A major Nike rival will axe 150 workers — and it may replace them with AI.
Lululemon, the Canada-based athleisure brand known for its buttery-soft leggings and sweat-wicking men’s shirts and pants, confirmed that it is eliminating roles on its support centre team.
The affected employees handled a range of responsibilities, including product, brand, technology, digital, finance, and legal.
‘As we continue to deliver on our strategy, we regularly assess our business operations to ensure we are well-positioned for the future,’ a company spokesperson told DailyMail.com.
‘Following a recent review, we have decided to evolve some aspects of our organizational structure to operate with more agility and further invest in our growth.’
While lululemon’s support centres house a range of functional teams, independent retail analysts told CBC that the cuts appear aimed at streamlining costs and improving efficiency.
The reduncancies were likely aided by productivity gains from AI. Currently, Lululemon employs 39,000 people globally.
The company did not answer DailyMail.com’s questions about its future AI policy.

The ultra-popular Lululemon athleisure brand is expecting sales growth in 2025 – but interest in North America has slowed this year
Independent retail analysts don’t believe the job cuts indicate any issues for the brand. Still, under the hood, there are concerns.
‘They are now struggling to generate growth in their core North American market,’ Neil Saunders, a retail expert at GlobalData, told DailyMail.com.
‘With costs rising, including from tariffs, Lululemon is gently pruning roles to keep costs in check.’
The layoffs also come as the company reassesses its tariff strategy.
A majority of Lululemon’s products are made in Vietnam, Thailand, and Indonesia — countries that could face sweeping reciprocal tariffs if President Donald Trump reinstates them.
In June, the company’s CFO, Meghan Frank, admitted that the brand would need to raise prices to offset the levies.
‘We are planning to take strategic price increases,’ Frank said during the company’s last earnings call.
‘It will be price increases on a small portion of our assortment, and they will be modest in nature.’

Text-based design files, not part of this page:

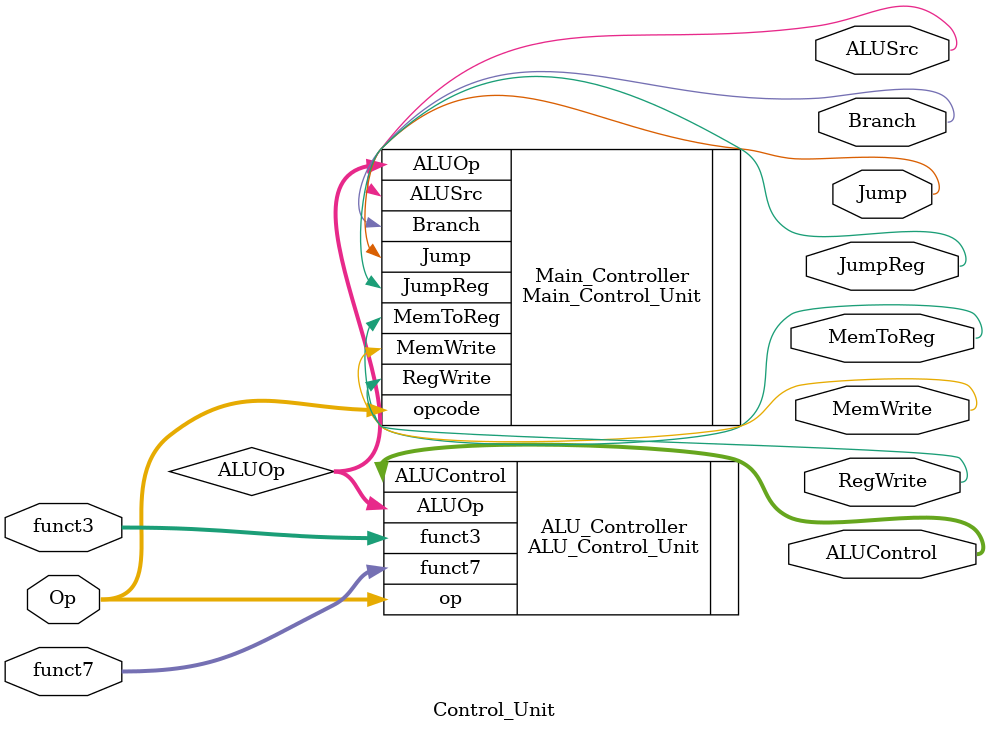
<source format=v>
`include "ALU_Control_Unit.v"
`include "Main_Control_Unit.v"

module Control_Unit(
    input [6:0]Op,funct7,
    input [2:0]funct3,

    output RegWrite, MemWrite, MemToReg, ALUSrc, Branch, Jump, JumpReg, 
    output [3:0]ALUControl
);

    wire [1:0]ALUOp;

    Main_Control_Unit Main_Controller(
                .opcode(Op),
                
                .RegWrite(RegWrite),
                .MemWrite(MemWrite),
                .MemToReg(MemToReg),
                .ALUSrc(ALUSrc),
                .Branch(Branch),
                .Jump(Jump),
                .JumpReg(JumpReg),
                .ALUOp(ALUOp)
    );

    ALU_Control_Unit ALU_Controller(
                            .ALUOp(ALUOp),
                            .funct3(funct3),
                            .funct7(funct7),
                            .op(Op),
                            .ALUControl(ALUControl)
    );


endmodule

</source>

Lululemon’s CEO, Calvin McDonald, admitted on the company’s June earnings call that the price of its leggings would increase

Lululemon makes women’s tights and yoga pants that have rivaled some of America’s biggest athletic brands
Price hikes are expected in stores in the fall.
Lululemon pulled in $2.4 billion in revenue during its last quarter, but a majority of the company’s growth came from international markets.
The company currently operates 465 stores in the US and 760 globally.
Jobs jettisoned
Some of America’s biggest companies have announced sweeping job cuts this year.
In May, Walmart — America’s largest employer — announced it was cutting 1,500 jobs from its tech operations and e-commerce teams.
Procter & Gamble, the owner of Tide detergent and Gillette shaving products, is also undergoing significant cuts.
The company said it would eliminate 7,000 positions.
Job losses have been even more pronounced in the tech sector, as firms increasingly replace human employees with hyper-intelligent machines.
The AI-driven job bloodbath marks a major shift for American workers. For years, mass layoffs were concentrated in US manufacturing plants.
Now, they’re impacting college-educated, high-to-middle-class earners.
Microsoft — one of the leading firms investing in AI — is expected to lay off thousands of employees next month as it shifts resources toward deeper investments.
Intel, the flagging tech giant, is also letting go of 10 to 15 percent of its manufacturing staff.
Amazon CEO Andy Jassy recently said the quiet part out loud: the technology will uproot thousands of Americans from their jobs.
‘As we roll out more Generative AI and agents, it should change the way our work is done,’ he wrote to his employees in a memo.
‘It’s hard to know exactly where this nets out over time, but in the next few years, we expect that this will reduce our total corporate workforce.’
So far, the cuts haven’t had a statistically significant impact on overall job numbers in the US. Last month, employers continued to add jobs.
But job creation is starting to slow.